The network is an MLP shaped 4 → 32 → 24 → 2, with tanh hidden layers and a linear output. The task is regression: make its predicted direction match yours, scored by mean-squared error (MSE). It trains by full-batch gradient descent with momentum (plus a little weight decay to resist overfitting). The green sparkline in the bottom readout is that MSE falling. As demos pile up the net generalises — it produces sensible leads for drone states you never explicitly demonstrated.
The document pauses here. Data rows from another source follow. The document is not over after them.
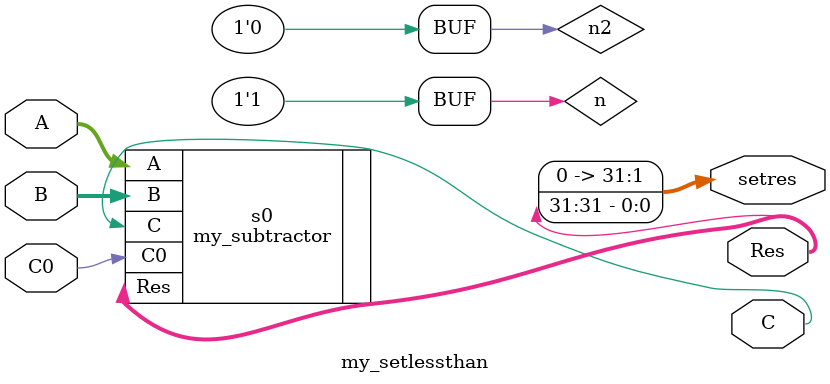
<source format=v>
module my_setlessthan(
	input [31:0] A,
	input [31:0] B,
	input C0,
	output C,
	output [31:0] Res,
	output [31:0] setres
   
);

wire C1,C2,C3;  //intermediate carries
reg n=1'b1;
reg n2=1'b0;

my_subtractor s0(.A(A), .B(B), .C0(C0), .C(C), .Res(Res));
and resand0(setres[0], Res[31], n);
and resand1(setres[1], Res[30], n2);
and resand2(setres[2], Res[29], n2);
and resand3(setres[3], Res[28], n2);
and resand4(setres[4], Res[27], n2);
and resand5(setres[5], Res[26], n2);
and resand6(setres[6], Res[25], n2);
and resand7(setres[7], Res[24], n2);
and resand8(setres[8], Res[23], n2);
and resand9(setres[9], Res[22], n2);
and resand10(setres[10], Res[21], n2);
and resand11(setres[11], Res[20], n2);
and resand12(setres[12], Res[19], n2);
and resand13(setres[13], Res[18], n2);
and resand14(setres[14], Res[17], n2);
and resand15(setres[15], Res[16], n2);
and resand16(setres[16], Res[15], n2);
and resand17(setres[17], Res[14], n2);
and resand18(setres[18], Res[13], n2);
and resand19(setres[19], Res[12], n2);
and resand20(setres[20], Res[11], n2);
and resand21(setres[21], Res[10], n2);
and resand22(setres[22], Res[9], n2);
and resand23(setres[23], Res[8], n2);
and resand24(setres[24], Res[7], n2);
and resand25(setres[25], Res[6], n2);
and resand26(setres[26], Res[5], n2);
and resand27(setres[27], Res[4], n2);
and resand28(setres[28], Res[3], n2);
and resand29(setres[29], Res[2], n2);
and resand30(setres[30], Res[1], n2);
and resand31(setres[31], Res[0], n2);


	
				
endmodule

</source>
2 · The honesty rule — it never cheats

The aim always comes from the network, never from a closed-form intercept formula. Before firing, it runs an honest self-check: "if I fire where my net is pointing, does the straight bullet pass close to where the drone will be?" If yes it shoots; if not it holds fire. This is pure ammo discipline — it decides whether to fire, but never corrects the aim. So an undertrained net genuinely misses (or wisely holds); only real learning makes it connect.

3 · Learning what to shoot — from the penalty

With a slow barrel and scarce ammo, target choice decides whether the city survives, so a second net learns it. For each candidate drone it reads five features: time-to-ground (urgency), fall speed, how far the barrel must swing to face it (slew cost), distance, and reachability — the aim net's own predicted miss.

The label comes from the outcome: a drone the turret destroys → 1 (good pick); a drone that slips through and hits the city → 0 (the penalty). It's trained online, mid-game, to predict the probability that engaging a drone will pay off — a small value / credit-assignment model where the cost of missed drones is the learning signal. It's blended with a plain "take the makeable shot" prior so it can never do worse than the obvious heuristic, only better.

What to watch

Loss falling = the aim net fitting your style.
Hit-rate climbing = both nets working together — better aim, smarter targets.
Reset brain in Options wipes both nets so you can watch it learn from zero.

Concepts in play: behavioural cloning · imitation vs. reinforcement learning · regression with MSE · gradient descent + momentum · weight decay · feature normalisation · learning from successful demonstrations · generalisation · online learning · outcome-driven target selection.